W niemal każdym domu to właśnie salon jest miejscem, w którym najwięcej się dzieje. Jest swoistym sercem domu, najważniejszym jego pomieszczeniem. To tutaj przyjmuje się gości, tutaj spędza się czas, a nierzadko nawet spożywa posiłki. Zależy nam więc, by aranżacja salonu zgodna była z naszymi oczekiwaniami i naszym gustem. Każdemu z nas zależy na tym, by salon stał się miejscem harmonijnym i przytulnym, w którym miło będzie spędzać długie godziny. Aranżacja wymarzonego salonu nie jest łatwa, a jednym z trudniejszych wyborów jest tutaj wybór właściwego dywanu.

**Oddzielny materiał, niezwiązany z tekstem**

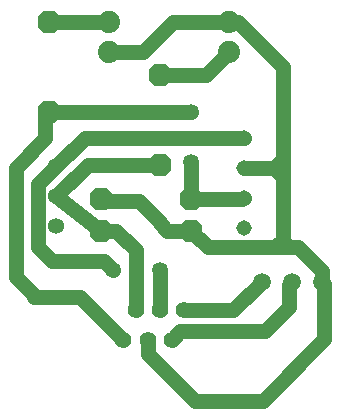
<source format=gbr>
G04 EAGLE Gerber X2 export*
%TF.Part,Single*%
%TF.FileFunction,Copper,L2,Bot,Mixed*%
%TF.FilePolarity,Positive*%
%TF.GenerationSoftware,Autodesk,EAGLE,9.0.0*%
%TF.CreationDate,2019-08-27T11:30:24Z*%
G75*
%MOMM*%
%FSLAX34Y34*%
%LPD*%
%AMOC8*
5,1,8,0,0,1.08239X$1,22.5*%
G01*
%ADD10C,1.508000*%
%ADD11P,2.089446X8X202.500000*%
%ADD12P,2.089446X8X22.500000*%
%ADD13C,1.308000*%
%ADD14C,1.358000*%
%ADD15C,1.879600*%
%ADD16P,2.089446X8X112.500000*%
%ADD17P,2.089446X8X292.500000*%
%ADD18C,1.408000*%
%ADD19C,1.270000*%
%ADD20C,1.350000*%


D10*
X396240Y123190D03*
X421640Y123190D03*
X447040Y123190D03*
D11*
X336550Y166370D03*
X260350Y166370D03*
D12*
X260350Y193040D03*
X336550Y193040D03*
D13*
X381000Y245110D03*
X381000Y219710D03*
X381000Y194310D03*
X381000Y168910D03*
D14*
X222250Y170180D03*
X222250Y195580D03*
X222250Y220980D03*
D15*
X266700Y342900D03*
X266700Y317500D03*
X368300Y317500D03*
X368300Y342900D03*
D16*
X309880Y222250D03*
X309880Y298450D03*
D17*
X215900Y342900D03*
X215900Y266700D03*
D18*
X330300Y99200D03*
X309900Y99200D03*
X289500Y99200D03*
X320100Y73800D03*
X299700Y73800D03*
X279300Y73800D03*
D19*
X320100Y73800D02*
X327580Y81280D01*
X419100Y120650D02*
X421640Y123190D01*
X419100Y120650D02*
X419100Y101600D01*
X398780Y81280D01*
X327580Y81280D01*
X207010Y205740D02*
X222250Y220980D01*
X207010Y205740D02*
X207010Y152400D01*
X222250Y220980D02*
X246380Y245110D01*
X381000Y245110D01*
D20*
X270510Y133350D03*
X309880Y133350D03*
D19*
X270510Y133350D02*
X262890Y140970D01*
X218440Y140970D02*
X207010Y152400D01*
X218440Y140970D02*
X262890Y140970D01*
X309880Y133350D02*
X309880Y99220D01*
X309900Y99200D01*
X261620Y191770D02*
X260350Y193040D01*
X261620Y191770D02*
X292100Y191770D01*
X309880Y173990D01*
X309880Y172720D01*
X316230Y166370D01*
X336550Y166370D01*
X350520Y152400D01*
X407670Y152400D01*
X419100Y152400D01*
X426720Y152400D01*
X447040Y132080D01*
X406400Y219710D02*
X381000Y219710D01*
X406400Y219710D02*
X414020Y212090D01*
X414020Y158750D01*
X407670Y152400D01*
X414020Y157480D02*
X414020Y158750D01*
X414020Y157480D02*
X419100Y152400D01*
X414020Y227330D02*
X414020Y304800D01*
X414020Y227330D02*
X414020Y212090D01*
X406400Y219710D02*
X414020Y227330D01*
X295910Y317500D02*
X266700Y317500D01*
X321310Y342900D02*
X368300Y342900D01*
X321310Y342900D02*
X295910Y317500D01*
X368300Y342900D02*
X375920Y342900D01*
X414020Y304800D01*
X447040Y132080D02*
X447040Y123190D01*
X448820Y121410D01*
X299700Y73800D02*
X299700Y62250D01*
X339460Y22490D02*
X397140Y22490D01*
X339460Y22490D02*
X299700Y62250D01*
X448820Y74170D02*
X448820Y121410D01*
X448820Y74170D02*
X397140Y22490D01*
X372250Y99200D02*
X330300Y99200D01*
X372250Y99200D02*
X396240Y123190D01*
X379730Y193040D02*
X336550Y193040D01*
X379730Y193040D02*
X381000Y194310D01*
X212725Y244475D02*
X187960Y219710D01*
X212725Y263525D02*
X215900Y266700D01*
X212725Y263525D02*
X212725Y244475D01*
D20*
X336550Y266700D03*
X336550Y224790D03*
D19*
X336550Y266700D02*
X215900Y266700D01*
X336550Y224790D02*
X336550Y193040D01*
X242610Y110490D02*
X279300Y73800D01*
X242610Y110490D02*
X203200Y110490D01*
X187960Y127000D02*
X187960Y219710D01*
X187960Y127000D02*
X203200Y111760D01*
X203200Y110490D01*
X260350Y166370D02*
X222250Y195580D01*
X248920Y222250D01*
X309880Y222250D01*
X289500Y149800D02*
X289500Y99200D01*
X272930Y166370D02*
X260350Y166370D01*
X272930Y166370D02*
X289500Y149800D01*
X309880Y298450D02*
X349250Y298450D01*
X368300Y317500D01*
X266700Y342900D02*
X215900Y342900D01*
M02*

</source>
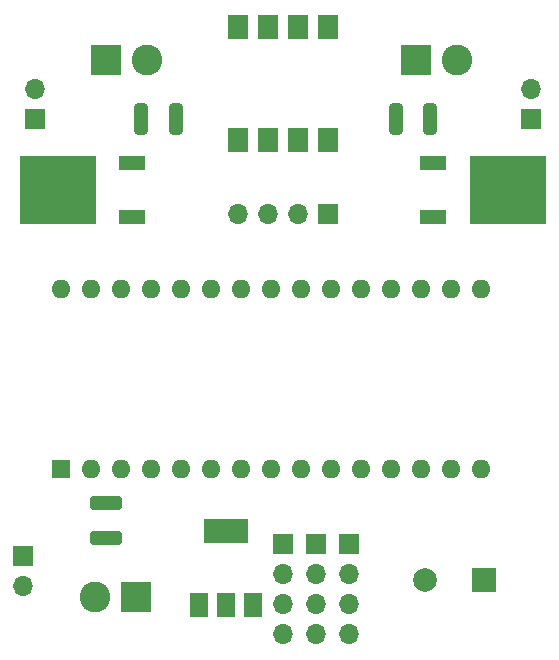
<source format=gbr>
%TF.GenerationSoftware,KiCad,Pcbnew,(6.0.1)*%
%TF.CreationDate,2022-02-20T18:55:47+01:00*%
%TF.ProjectId,NANOFC,4e414e4f-4643-42e6-9b69-6361645f7063,rev?*%
%TF.SameCoordinates,Original*%
%TF.FileFunction,Soldermask,Bot*%
%TF.FilePolarity,Negative*%
%FSLAX46Y46*%
G04 Gerber Fmt 4.6, Leading zero omitted, Abs format (unit mm)*
G04 Created by KiCad (PCBNEW (6.0.1)) date 2022-02-20 18:55:47*
%MOMM*%
%LPD*%
G01*
G04 APERTURE LIST*
G04 Aperture macros list*
%AMRoundRect*
0 Rectangle with rounded corners*
0 $1 Rounding radius*
0 $2 $3 $4 $5 $6 $7 $8 $9 X,Y pos of 4 corners*
0 Add a 4 corners polygon primitive as box body*
4,1,4,$2,$3,$4,$5,$6,$7,$8,$9,$2,$3,0*
0 Add four circle primitives for the rounded corners*
1,1,$1+$1,$2,$3*
1,1,$1+$1,$4,$5*
1,1,$1+$1,$6,$7*
1,1,$1+$1,$8,$9*
0 Add four rect primitives between the rounded corners*
20,1,$1+$1,$2,$3,$4,$5,0*
20,1,$1+$1,$4,$5,$6,$7,0*
20,1,$1+$1,$6,$7,$8,$9,0*
20,1,$1+$1,$8,$9,$2,$3,0*%
G04 Aperture macros list end*
%ADD10R,2.600000X2.600000*%
%ADD11C,2.600000*%
%ADD12R,1.700000X1.700000*%
%ADD13O,1.700000X1.700000*%
%ADD14R,2.000000X2.000000*%
%ADD15C,2.000000*%
%ADD16R,1.600000X1.600000*%
%ADD17O,1.600000X1.600000*%
%ADD18R,2.200000X1.200000*%
%ADD19R,6.400000X5.800000*%
%ADD20RoundRect,0.250000X0.312500X1.075000X-0.312500X1.075000X-0.312500X-1.075000X0.312500X-1.075000X0*%
%ADD21RoundRect,0.250000X1.100000X-0.325000X1.100000X0.325000X-1.100000X0.325000X-1.100000X-0.325000X0*%
%ADD22R,1.500000X2.000000*%
%ADD23R,3.800000X2.000000*%
%ADD24R,1.780000X2.000000*%
G04 APERTURE END LIST*
D10*
%TO.C,Pyro 2*%
X160000000Y-67000000D03*
D11*
X163500000Y-67000000D03*
%TD*%
D12*
%TO.C,Master ARM*%
X153000000Y-109000000D03*
D13*
X153000000Y-111540000D03*
%TD*%
D14*
%TO.C,BZ1*%
X192000000Y-111000000D03*
D15*
X187000000Y-111000000D03*
%TD*%
D12*
%TO.C,J3*%
X178800000Y-80000000D03*
D13*
X176260000Y-80000000D03*
X173720000Y-80000000D03*
X171180000Y-80000000D03*
%TD*%
D12*
%TO.C,GND*%
X180600000Y-108000000D03*
D13*
X180600000Y-110540000D03*
X180600000Y-113080000D03*
X180600000Y-115620000D03*
%TD*%
D16*
%TO.C,A1*%
X156210000Y-101590000D03*
D17*
X158750000Y-101590000D03*
X161290000Y-101590000D03*
X163830000Y-101590000D03*
X166370000Y-101590000D03*
X168910000Y-101590000D03*
X171450000Y-101590000D03*
X173990000Y-101590000D03*
X176530000Y-101590000D03*
X179070000Y-101590000D03*
X181610000Y-101590000D03*
X184150000Y-101590000D03*
X186690000Y-101590000D03*
X189230000Y-101590000D03*
X191770000Y-101590000D03*
X191770000Y-86350000D03*
X189230000Y-86350000D03*
X186690000Y-86350000D03*
X184150000Y-86350000D03*
X181610000Y-86350000D03*
X179070000Y-86350000D03*
X176530000Y-86350000D03*
X173990000Y-86350000D03*
X171450000Y-86350000D03*
X168910000Y-86350000D03*
X166370000Y-86350000D03*
X163830000Y-86350000D03*
X161290000Y-86350000D03*
X158750000Y-86350000D03*
X156210000Y-86350000D03*
%TD*%
D12*
%TO.C,P1 Arm*%
X196000000Y-72000000D03*
D13*
X196000000Y-69460000D03*
%TD*%
D12*
%TO.C,V+*%
X177800000Y-108000000D03*
D13*
X177800000Y-110540000D03*
X177800000Y-113080000D03*
X177800000Y-115620000D03*
%TD*%
D10*
%TO.C,Pyro 1*%
X186250000Y-67000000D03*
D11*
X189750000Y-67000000D03*
%TD*%
D10*
%TO.C,Power in*%
X162560000Y-112455000D03*
D11*
X159060000Y-112455000D03*
%TD*%
D12*
%TO.C,P2 Arm*%
X154000000Y-72000000D03*
D13*
X154000000Y-69460000D03*
%TD*%
D12*
%TO.C,SIG*%
X175000000Y-108000000D03*
D13*
X175000000Y-110540000D03*
X175000000Y-113080000D03*
X175000000Y-115620000D03*
%TD*%
D18*
%TO.C,Q1*%
X187700000Y-80280000D03*
D19*
X194000000Y-78000000D03*
D18*
X187700000Y-75720000D03*
%TD*%
D20*
%TO.C,R1*%
X187462500Y-72000000D03*
X184537500Y-72000000D03*
%TD*%
D21*
%TO.C,C1*%
X160000000Y-107475000D03*
X160000000Y-104525000D03*
%TD*%
D18*
%TO.C,Q2*%
X162200000Y-75720000D03*
D19*
X155900000Y-78000000D03*
D18*
X162200000Y-80280000D03*
%TD*%
D22*
%TO.C,U1*%
X172480000Y-113150000D03*
D23*
X170180000Y-106850000D03*
D22*
X170180000Y-113150000D03*
X167880000Y-113150000D03*
%TD*%
D24*
%TO.C,U2*%
X178810000Y-73765000D03*
X176270000Y-73765000D03*
X173730000Y-73765000D03*
X171190000Y-73765000D03*
X171190000Y-64235000D03*
X173730000Y-64235000D03*
X176270000Y-64235000D03*
X178810000Y-64235000D03*
%TD*%
D20*
%TO.C,R2*%
X165925000Y-72000000D03*
X163000000Y-72000000D03*
%TD*%
M02*

</source>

Każdy z nas chyba widział kiedyś tak bardzo popularne w ostatnim czasie włochacze. Zastanawiamy się jednak, czy taki dywan sprawdzi się w salonie, gdzie jest przecież duże ryzyko jest zabrudzenia czy zniszczenia? Okazuje się, że pielęgnacja dywanów typu shaggy nie jest wcale dużo trudniejsza od pielęgnacji dywanów tradycyjnych, wystarczy tylko pamiętać o kilku ważnych zasadach – o systematyczności w jego czyszczeniu.
Jeśli przez kilka dni nie odkurzymy czy nie zamieciemy zwykłego dywanu z niskim runem, konsekwencje tego nie będą aż tak mocno widoczne. Po prostu odkurzymy go następnego dnia i wszystko będzie w porządku. Jeśli jednak nie odkurzymy włochacza, cząsteczki brudu wcisną się pomiędzy wysokie runo dywanu i sprawa się nieco skomplikuje. Brud z wysokiego runa trudniej jest usunąć i nierzadko nie wystarczy odkurzenie dywanu zwykłym odkurzaczem. W takim przypadku, być może będziemy musieli taki dywan wytrzepać na zewnątrz.

Tym, co sprawia, że tak bardzo lubimy włochacze jest ich miękkość i puszyste runo. Taki dywan zachęca do odpoczynku, a przecież to właśnie w salonie odpoczywamy najczęściej. Trudno byłoby znaleźć drugi rodzaj dywanu, którego użytkowanie jest tak przyjemne. To przemawia za wyborem tego typu dywanu właśnie do salonu. Różnorodność dostępnych kolorów jest wprost oszałamiająca, każdy z całą pewnością znajdzie dywan shaggy skrojony na miarę wymarzonego salonu.